Délaissant la presse, Françoise Huguier devient commissaire d’expositions au Mali et crée en 1994 le festival de Bamako, première biennale dédiée à la photo africaine mettant à l’honneur les portraitistes de studio Seydou Keita et Malick Sidibé. Son propre corpus s’enrichit d’inédits car la photographe sait se faire ouvrir des portes. Des femmes africaines, nul n’avait pénétré l’intimité de leurs chambres. Dans la pénombre de ces grottes en terre surgissent les beautés nubiles de la série Secrètes (1996).

Locataire à Saint-Pétersbourg d’un appartement communautaire, une survivance des riches demeures réquisitionnées en 1917 par les Bolcheviks, elle montre de l’intérieur une société en mutation depuis la chute du communisme jusqu’à la Russie du président Poutine (Kommounalki, 2008). Cette série intimiste, doublée d’un film éponyme présenté au festival de Cannes, circulera des Rencontres d’Arles en 2008 au Mois de la photo à Paris et à la Photobiennale de Moscou en 2010. Au Cambodge, Françoise Huguier libère sa mémoire en revenant sur les lieux de sa captivité : l’exposition et son livre J’avais huit ans (2005) sont remarqués aux Rencontres d’Arles de 2008.
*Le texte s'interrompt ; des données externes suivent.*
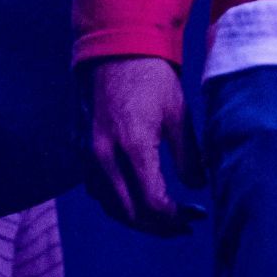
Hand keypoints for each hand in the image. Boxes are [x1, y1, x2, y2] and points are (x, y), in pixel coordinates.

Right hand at [84, 56, 206, 235]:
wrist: (114, 49)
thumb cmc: (152, 78)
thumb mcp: (178, 113)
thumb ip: (188, 155)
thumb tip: (197, 187)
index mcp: (132, 146)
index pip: (151, 203)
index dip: (174, 218)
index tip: (194, 217)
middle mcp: (103, 157)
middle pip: (128, 213)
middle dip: (157, 226)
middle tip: (183, 226)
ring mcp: (87, 156)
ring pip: (109, 206)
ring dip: (136, 218)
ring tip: (165, 219)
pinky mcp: (80, 151)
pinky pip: (96, 190)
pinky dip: (118, 202)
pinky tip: (138, 198)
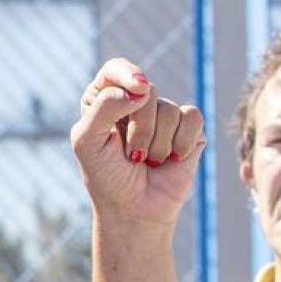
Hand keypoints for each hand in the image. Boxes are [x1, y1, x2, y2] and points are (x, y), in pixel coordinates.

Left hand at [70, 57, 206, 230]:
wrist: (134, 212)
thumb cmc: (106, 177)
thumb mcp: (87, 142)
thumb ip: (103, 107)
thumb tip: (139, 88)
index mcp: (104, 99)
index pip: (115, 69)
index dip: (127, 74)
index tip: (138, 89)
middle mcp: (134, 102)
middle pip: (147, 91)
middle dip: (140, 129)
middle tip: (131, 155)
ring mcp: (162, 115)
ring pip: (170, 109)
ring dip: (158, 144)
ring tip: (148, 162)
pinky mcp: (187, 129)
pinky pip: (192, 118)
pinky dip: (182, 143)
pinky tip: (171, 160)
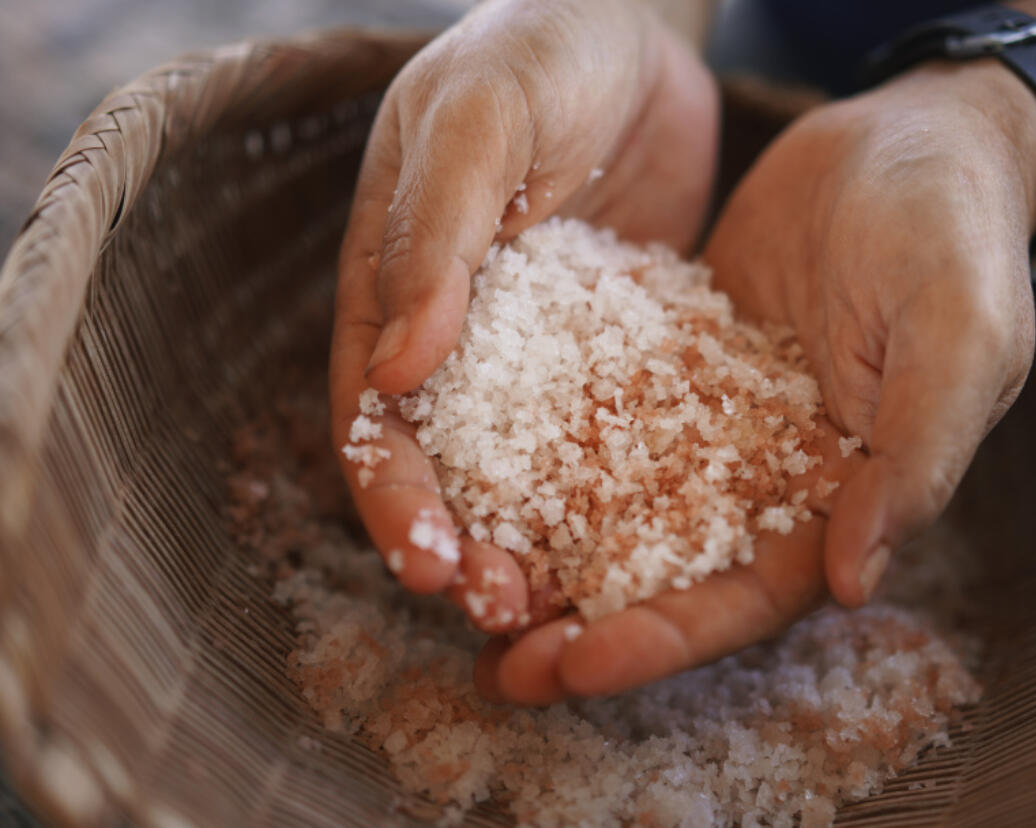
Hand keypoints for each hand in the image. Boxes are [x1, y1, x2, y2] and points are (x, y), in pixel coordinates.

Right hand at [329, 0, 717, 604]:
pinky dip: (619, 490)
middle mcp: (457, 335)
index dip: (392, 492)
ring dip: (538, 540)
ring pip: (527, 467)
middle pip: (447, 464)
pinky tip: (654, 540)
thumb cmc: (538, 50)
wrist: (634, 27)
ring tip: (569, 606)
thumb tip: (392, 373)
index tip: (426, 559)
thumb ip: (433, 235)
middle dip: (465, 543)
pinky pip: (610, 430)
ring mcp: (537, 351)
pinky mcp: (613, 350)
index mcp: (392, 287)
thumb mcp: (478, 121)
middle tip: (504, 610)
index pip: (373, 411)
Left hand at [475, 60, 1035, 703]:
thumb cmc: (952, 236)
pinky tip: (471, 476)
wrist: (907, 139)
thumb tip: (855, 581)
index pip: (749, 598)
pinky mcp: (666, 364)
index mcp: (841, 499)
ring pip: (617, 509)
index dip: (668, 639)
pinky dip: (539, 455)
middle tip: (498, 664)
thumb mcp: (957, 339)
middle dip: (585, 627)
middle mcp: (766, 479)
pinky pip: (594, 417)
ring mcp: (710, 423)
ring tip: (462, 591)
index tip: (581, 663)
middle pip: (668, 576)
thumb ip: (913, 457)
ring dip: (548, 560)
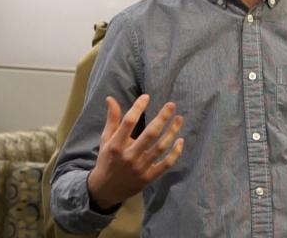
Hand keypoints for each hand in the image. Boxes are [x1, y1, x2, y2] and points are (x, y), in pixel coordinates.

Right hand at [86, 94, 183, 210]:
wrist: (106, 189)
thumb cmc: (107, 159)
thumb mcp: (106, 139)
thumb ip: (111, 119)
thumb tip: (111, 98)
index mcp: (116, 145)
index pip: (128, 122)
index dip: (138, 108)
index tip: (146, 97)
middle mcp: (129, 156)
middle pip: (150, 134)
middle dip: (162, 118)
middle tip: (171, 105)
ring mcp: (140, 168)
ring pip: (160, 147)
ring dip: (172, 132)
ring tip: (179, 119)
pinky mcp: (148, 177)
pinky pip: (166, 164)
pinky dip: (175, 153)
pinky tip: (180, 140)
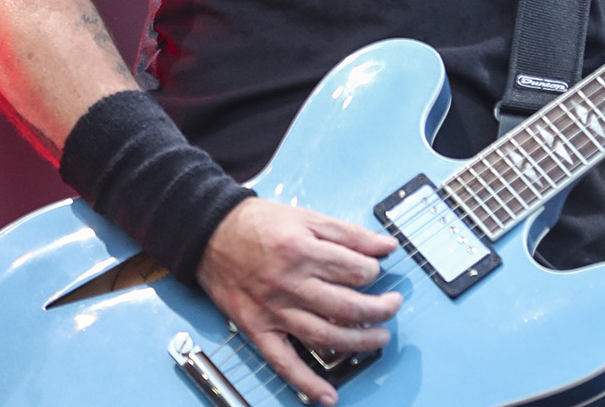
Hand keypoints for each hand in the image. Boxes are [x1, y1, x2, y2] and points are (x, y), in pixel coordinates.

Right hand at [196, 197, 401, 405]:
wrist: (212, 234)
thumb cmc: (260, 223)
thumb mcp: (307, 216)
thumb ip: (349, 233)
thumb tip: (386, 245)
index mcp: (304, 250)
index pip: (355, 270)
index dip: (374, 271)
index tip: (378, 271)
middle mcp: (291, 283)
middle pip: (347, 306)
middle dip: (379, 309)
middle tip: (393, 306)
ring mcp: (274, 311)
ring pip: (325, 336)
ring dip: (358, 343)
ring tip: (379, 339)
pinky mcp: (258, 330)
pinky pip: (284, 363)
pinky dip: (307, 383)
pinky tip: (328, 395)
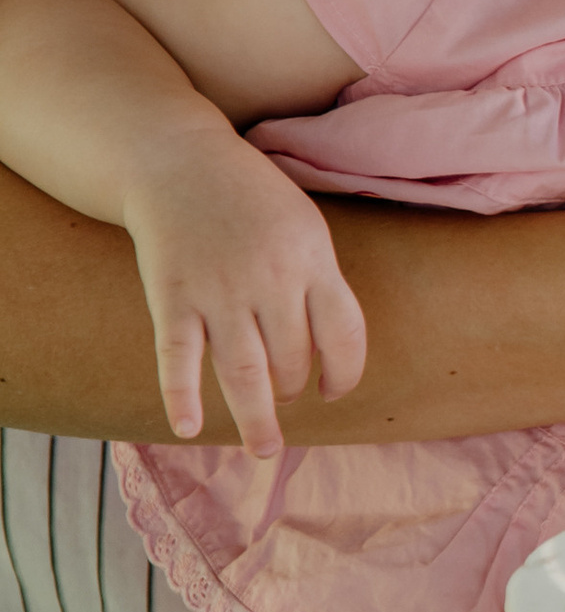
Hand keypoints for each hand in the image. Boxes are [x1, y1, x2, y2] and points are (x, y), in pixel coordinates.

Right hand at [124, 138, 365, 455]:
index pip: (345, 334)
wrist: (178, 162)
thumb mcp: (304, 229)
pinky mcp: (171, 296)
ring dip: (255, 417)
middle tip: (285, 398)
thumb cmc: (252, 200)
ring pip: (244, 371)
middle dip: (293, 388)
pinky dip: (181, 396)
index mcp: (313, 261)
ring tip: (264, 450)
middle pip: (294, 359)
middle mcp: (271, 280)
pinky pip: (178, 357)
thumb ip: (318, 283)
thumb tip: (331, 350)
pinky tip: (188, 428)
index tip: (335, 391)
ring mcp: (219, 290)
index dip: (346, 372)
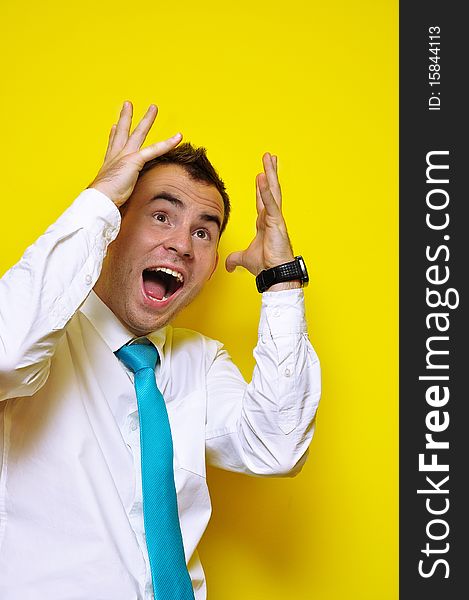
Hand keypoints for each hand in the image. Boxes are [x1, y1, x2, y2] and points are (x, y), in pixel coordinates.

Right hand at [89, 101, 181, 206]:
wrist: (100, 199)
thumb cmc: (103, 201)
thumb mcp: (109, 195)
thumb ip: (114, 194)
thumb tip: (113, 204)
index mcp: (109, 164)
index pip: (112, 146)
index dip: (113, 135)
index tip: (113, 126)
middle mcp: (116, 156)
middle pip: (122, 132)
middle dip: (126, 117)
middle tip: (128, 104)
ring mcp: (125, 156)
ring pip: (139, 133)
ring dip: (147, 119)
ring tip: (154, 107)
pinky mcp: (135, 160)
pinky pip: (155, 149)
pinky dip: (167, 143)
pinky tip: (178, 136)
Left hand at [225, 153, 296, 283]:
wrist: (273, 275)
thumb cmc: (264, 266)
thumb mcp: (244, 259)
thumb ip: (235, 259)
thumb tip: (228, 265)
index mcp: (265, 223)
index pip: (262, 200)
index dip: (261, 186)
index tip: (261, 173)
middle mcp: (271, 218)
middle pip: (269, 190)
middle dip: (269, 173)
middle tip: (268, 157)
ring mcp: (275, 219)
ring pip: (272, 192)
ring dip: (270, 174)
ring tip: (269, 158)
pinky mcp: (276, 222)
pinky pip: (270, 203)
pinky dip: (265, 191)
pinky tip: (262, 177)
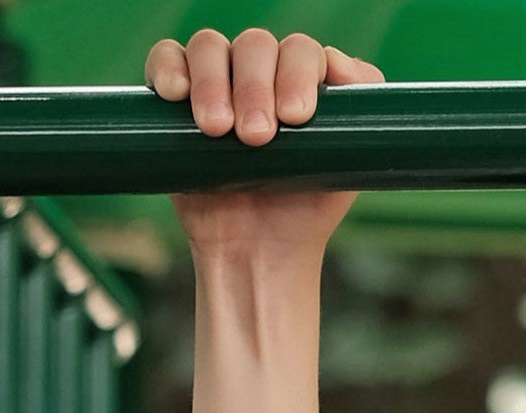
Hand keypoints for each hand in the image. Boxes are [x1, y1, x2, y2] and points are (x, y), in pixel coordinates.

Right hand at [146, 28, 385, 260]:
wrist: (258, 255)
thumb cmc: (304, 211)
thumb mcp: (346, 167)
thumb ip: (360, 117)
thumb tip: (343, 68)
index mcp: (300, 78)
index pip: (300, 50)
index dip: (298, 74)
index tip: (297, 117)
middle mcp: (259, 71)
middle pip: (255, 45)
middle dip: (256, 87)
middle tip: (257, 137)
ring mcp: (216, 81)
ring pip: (210, 47)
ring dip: (213, 82)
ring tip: (218, 130)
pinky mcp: (175, 101)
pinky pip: (165, 59)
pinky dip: (168, 68)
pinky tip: (175, 94)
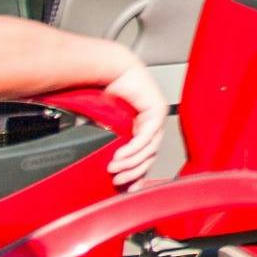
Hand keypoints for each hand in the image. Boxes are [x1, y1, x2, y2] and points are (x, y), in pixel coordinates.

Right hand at [100, 57, 174, 184]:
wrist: (107, 67)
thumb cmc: (103, 91)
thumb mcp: (103, 124)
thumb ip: (107, 141)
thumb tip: (100, 161)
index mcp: (141, 127)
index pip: (144, 156)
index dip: (136, 174)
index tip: (126, 188)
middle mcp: (152, 123)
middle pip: (149, 156)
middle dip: (133, 173)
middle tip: (117, 181)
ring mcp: (156, 116)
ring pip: (149, 150)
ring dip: (131, 163)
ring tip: (115, 170)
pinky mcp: (156, 111)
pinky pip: (145, 137)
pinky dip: (133, 149)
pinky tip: (120, 156)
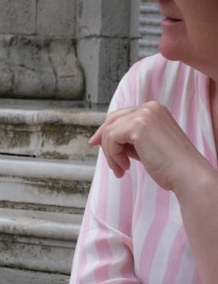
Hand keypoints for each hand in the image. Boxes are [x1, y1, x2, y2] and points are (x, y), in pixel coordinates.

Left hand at [90, 102, 210, 192]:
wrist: (187, 175)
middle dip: (105, 142)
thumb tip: (103, 138)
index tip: (96, 144)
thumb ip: (129, 137)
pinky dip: (113, 155)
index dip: (106, 131)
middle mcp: (149, 107)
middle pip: (112, 120)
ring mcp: (144, 114)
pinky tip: (125, 167)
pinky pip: (111, 139)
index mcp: (154, 110)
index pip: (121, 116)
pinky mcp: (138, 125)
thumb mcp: (147, 145)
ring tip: (121, 169)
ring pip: (109, 131)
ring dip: (111, 154)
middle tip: (110, 163)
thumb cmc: (170, 166)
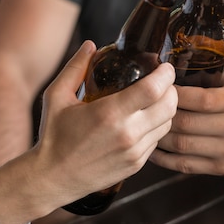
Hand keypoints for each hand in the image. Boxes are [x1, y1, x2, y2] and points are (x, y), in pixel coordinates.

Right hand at [0, 41, 177, 223]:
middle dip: (171, 89)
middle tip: (163, 81)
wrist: (52, 179)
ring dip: (167, 108)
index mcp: (110, 113)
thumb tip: (90, 44)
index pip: (155, 89)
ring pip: (168, 123)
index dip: (166, 74)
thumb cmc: (54, 136)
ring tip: (155, 99)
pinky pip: (158, 140)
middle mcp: (127, 134)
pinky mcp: (136, 165)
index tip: (164, 67)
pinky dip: (157, 126)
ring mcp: (134, 152)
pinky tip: (144, 120)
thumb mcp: (56, 96)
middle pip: (170, 105)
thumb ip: (75, 68)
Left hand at [149, 49, 223, 174]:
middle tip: (143, 107)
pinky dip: (162, 156)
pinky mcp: (221, 168)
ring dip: (157, 135)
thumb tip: (186, 38)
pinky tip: (151, 144)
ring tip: (143, 124)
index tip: (158, 87)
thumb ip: (213, 51)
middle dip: (161, 115)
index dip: (175, 94)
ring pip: (182, 145)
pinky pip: (183, 165)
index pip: (201, 99)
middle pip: (187, 124)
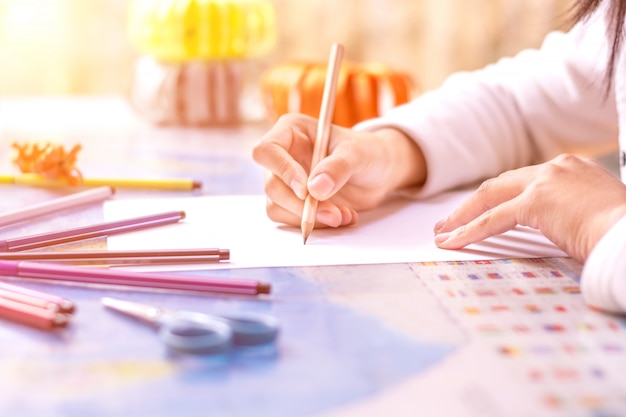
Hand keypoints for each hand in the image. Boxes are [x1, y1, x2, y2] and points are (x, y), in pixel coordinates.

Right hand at [252, 114, 425, 227]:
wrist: (379, 172)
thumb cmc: (367, 152)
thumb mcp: (358, 154)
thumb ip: (338, 167)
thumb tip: (314, 188)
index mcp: (292, 131)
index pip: (267, 150)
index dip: (282, 171)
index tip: (305, 190)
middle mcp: (283, 156)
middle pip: (272, 185)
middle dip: (301, 205)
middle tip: (333, 213)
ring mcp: (286, 181)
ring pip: (278, 206)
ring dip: (309, 218)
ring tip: (344, 215)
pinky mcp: (293, 202)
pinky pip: (291, 219)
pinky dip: (316, 224)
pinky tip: (341, 217)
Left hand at [434, 154, 625, 261]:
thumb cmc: (621, 232)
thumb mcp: (593, 214)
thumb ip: (568, 214)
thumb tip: (558, 228)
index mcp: (570, 170)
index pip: (521, 182)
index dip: (496, 198)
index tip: (479, 212)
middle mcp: (555, 169)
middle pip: (499, 186)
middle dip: (470, 205)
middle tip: (448, 222)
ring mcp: (545, 182)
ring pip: (490, 199)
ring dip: (463, 217)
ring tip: (444, 234)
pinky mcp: (537, 202)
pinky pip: (493, 219)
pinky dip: (470, 231)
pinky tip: (453, 241)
Sa carrière voit alterner la direction artistique de la troisième biennale des images du monde PhotoQuai (2011)au musée du quai Branly, la deuxième biennale de l’image à Luang-Prabang au Laos (2012) et des portraits de société telles que les Nonnes en Colombie (2013). Toute une jeunesse acculturée apparaît dans la série Vertical/Horizontal, Intérieur/Extérieur, les classes moyennes à Singapour, Kuala Lumpur, Bangkok, récompensée par le prix Marc Ladreit de Lacharrière-Académie des beaux-arts en 2011. À la Maison européenne de la photographie à Paris l’exposition Pince-moi, je rêve (2014) revisite une œuvre insolente et engagée. Alors que le Mali est en guerre, Françoise Huguier soutient ses confrères invités à l’exposition Bamako Photo in Paris(2013) : « Comme nous ce sont des veilleurs, des gardiens, des empêcheurs de tourner en rond. Ils restent à l’écoute du monde, la liberté entre les dents. » Une déclaration en forme d’autoportrait.